La difesa ha fretta, rinuncia a 250 testimoni a favore, anche perché le presunte vittime difendono i Mauro, e vede sfilare tre corti diverse senza fiatare, pur di chiudere in fretta il processo con rito «immediato».

Di anni ne passano 15

Nel 2013 in primo grado – dopo 8 anni e 9 mesi – il verdetto è chiaro: assolti. La Procura insiste e fa ricorso a un passo dalla prescrizione. Con la nuova riforma sarebbe stato un calvario ancora più lungo, a dimostrazione che a volte sono i pm a titare in lungo i processi.
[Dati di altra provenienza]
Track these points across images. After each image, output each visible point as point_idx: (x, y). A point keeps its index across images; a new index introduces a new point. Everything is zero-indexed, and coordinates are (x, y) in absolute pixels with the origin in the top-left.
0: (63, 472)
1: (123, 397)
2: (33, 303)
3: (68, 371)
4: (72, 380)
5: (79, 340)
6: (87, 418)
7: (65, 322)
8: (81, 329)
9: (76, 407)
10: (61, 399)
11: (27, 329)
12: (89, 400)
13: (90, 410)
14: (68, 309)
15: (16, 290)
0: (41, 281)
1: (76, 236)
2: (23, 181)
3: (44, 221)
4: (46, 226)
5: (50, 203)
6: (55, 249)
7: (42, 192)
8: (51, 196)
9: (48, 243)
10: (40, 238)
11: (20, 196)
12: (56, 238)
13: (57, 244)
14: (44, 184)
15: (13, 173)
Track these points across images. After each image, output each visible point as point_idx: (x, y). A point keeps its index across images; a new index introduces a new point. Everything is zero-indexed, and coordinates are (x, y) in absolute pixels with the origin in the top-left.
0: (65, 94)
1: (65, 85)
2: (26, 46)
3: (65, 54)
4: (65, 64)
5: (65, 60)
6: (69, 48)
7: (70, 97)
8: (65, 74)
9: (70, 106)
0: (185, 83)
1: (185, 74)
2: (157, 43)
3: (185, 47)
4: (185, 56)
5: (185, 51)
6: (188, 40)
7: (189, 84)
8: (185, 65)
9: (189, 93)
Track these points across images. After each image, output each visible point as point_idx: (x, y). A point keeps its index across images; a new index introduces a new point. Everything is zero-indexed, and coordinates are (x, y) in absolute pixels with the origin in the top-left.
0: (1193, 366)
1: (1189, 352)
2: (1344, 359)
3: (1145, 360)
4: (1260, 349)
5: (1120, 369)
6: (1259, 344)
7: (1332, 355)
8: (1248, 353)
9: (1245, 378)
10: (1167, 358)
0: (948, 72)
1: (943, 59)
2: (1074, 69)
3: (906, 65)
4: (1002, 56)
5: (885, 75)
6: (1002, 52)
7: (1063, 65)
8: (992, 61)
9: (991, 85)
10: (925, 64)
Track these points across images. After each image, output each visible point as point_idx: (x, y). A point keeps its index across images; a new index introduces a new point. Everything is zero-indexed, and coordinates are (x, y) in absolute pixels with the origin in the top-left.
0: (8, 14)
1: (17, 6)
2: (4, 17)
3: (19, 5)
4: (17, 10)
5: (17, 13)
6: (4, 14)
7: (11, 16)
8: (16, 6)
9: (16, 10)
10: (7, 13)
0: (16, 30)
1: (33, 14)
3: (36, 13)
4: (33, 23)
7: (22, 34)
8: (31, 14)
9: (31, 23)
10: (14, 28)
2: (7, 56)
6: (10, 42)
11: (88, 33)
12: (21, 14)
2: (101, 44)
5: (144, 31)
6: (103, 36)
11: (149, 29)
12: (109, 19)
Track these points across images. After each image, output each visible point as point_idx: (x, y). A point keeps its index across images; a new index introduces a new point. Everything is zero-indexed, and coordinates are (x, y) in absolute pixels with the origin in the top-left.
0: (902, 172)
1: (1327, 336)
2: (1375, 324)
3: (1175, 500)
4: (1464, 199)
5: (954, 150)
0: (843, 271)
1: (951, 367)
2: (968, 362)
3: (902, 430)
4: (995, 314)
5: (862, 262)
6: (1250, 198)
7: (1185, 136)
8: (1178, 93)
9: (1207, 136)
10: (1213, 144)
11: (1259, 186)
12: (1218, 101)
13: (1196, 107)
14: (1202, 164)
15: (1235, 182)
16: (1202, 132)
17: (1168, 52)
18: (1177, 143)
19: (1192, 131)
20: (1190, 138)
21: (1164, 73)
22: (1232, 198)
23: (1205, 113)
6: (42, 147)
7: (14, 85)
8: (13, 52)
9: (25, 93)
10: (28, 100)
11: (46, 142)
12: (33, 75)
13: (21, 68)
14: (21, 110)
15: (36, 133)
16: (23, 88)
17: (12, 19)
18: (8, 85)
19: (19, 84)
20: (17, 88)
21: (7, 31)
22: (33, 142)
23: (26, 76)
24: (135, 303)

I Mauro escono dalla società senza prendere un euro per non mandarla in malora. Ma il calvario giudiziario dura altri sei anni, fino al verdetto definitivo del 2019: innocenti.

Nei giorni scorsi, grazie all’inchiesta Malefix che ha (ri)portato in carcere l’ex killer di ‘ndrangheta Luigi Molinetti, a piede libero dal 2007 sulle cui tracce c’era da tempo Klaus Davi, si è scoperto il boss aveva in mano un brand di caffè comprato dal clan di camorra degli Zagaria, che imponeva a una trentina di bar ed esercizi commerciali del Reggino. Perché alla ‘ndrangheta fa gola un bar?

Perché, come si legge nel libro Prodotto interno sporco bar e ristoranti sono lavanderie perfette che le cosche usano per riciclare i proventi del narcotraffico attraverso un elaborato meccanismo di «invasione fiscale» e fatture false. In particolare per la fornitura di caffè.

Si calcola che almeno un bar e un ristorante su cinque siano in mano alle mafie, e con il lockdown e la crisi la percentuale è destinata ad aumentare. È un azzardo, forse. Ma è lecito pensare oggi che l’indebolimento di un competitor forte come la Mauro nel 2003 abbia dato una bella mano alle ‘ndrine.